Compact Layered Drawings of General Directed Graphs

TL;DR

This paper introduces the Compact Generalized Layering Problem (CGLP) for layered graph drawings, proposing two MIP models and a heuristic, to optimize layout quality under height and width constraints, addressing NP-hardness.

Contribution

It presents two novel MIP formulations for CGLP and a heuristic approach, improving computational efficiency and layout quality in layered graph visualization.

Findings

CGL formulation is faster than EXT with standard solvers.

MML heuristic reduces runtime significantly.

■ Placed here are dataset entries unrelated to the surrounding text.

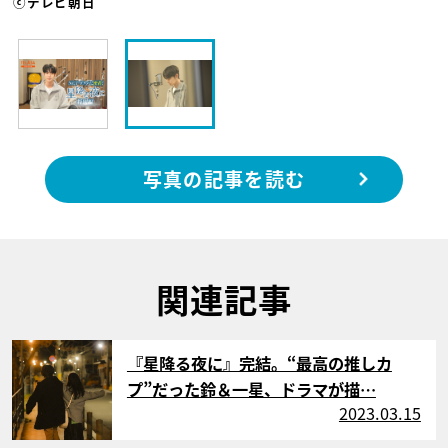
ⓒテレビ朝日
写真の記事を読む
関連記事
サムネイル
『星降る夜に』完結。“最高の推しカ
プ”だった鈴＆一星、ドラマが描…
2023.03.15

MML maintains similar arc lengths and widths as exact methods.

Abstract

We consider the problem of layering general directed graphs under height and possibly also width constraints. Given a directed graph G = (V,A) and a maximal height, we propose a layering approach that minimizes a weighted sum of the number of reversed arcs, the arc lengths, and the width of the drawing. We call this the Compact Generalized Layering Problem (CGLP). Here, the width of a drawing is defined as the maximum sum of the number of vertices placed on a layer and the number of dummy vertices caused by arcs traversing the layer. The CGLP is NP-hard. We present two MIP models for this problem. The first one (EXT) is our extension of a natural formulation for directed acyclic graphs as suggested by Healy and Nikolov. The second one (CGL) is a new formulation based on partial orderings. Our computational experiments on two benchmark sets show that the CGL formulation can be solved much faster than EXT using standard commercial MIP solvers. Moreover, we suggest a variant of CGL, called MML, that can be seen as a heuristic approach. In our experiments, MML clearly improves on CGL in terms of running time while it does not considerably increase the average arc lengths and widths of the layouts although it solves a slightly different problem where the dummy vertices are not taken into account.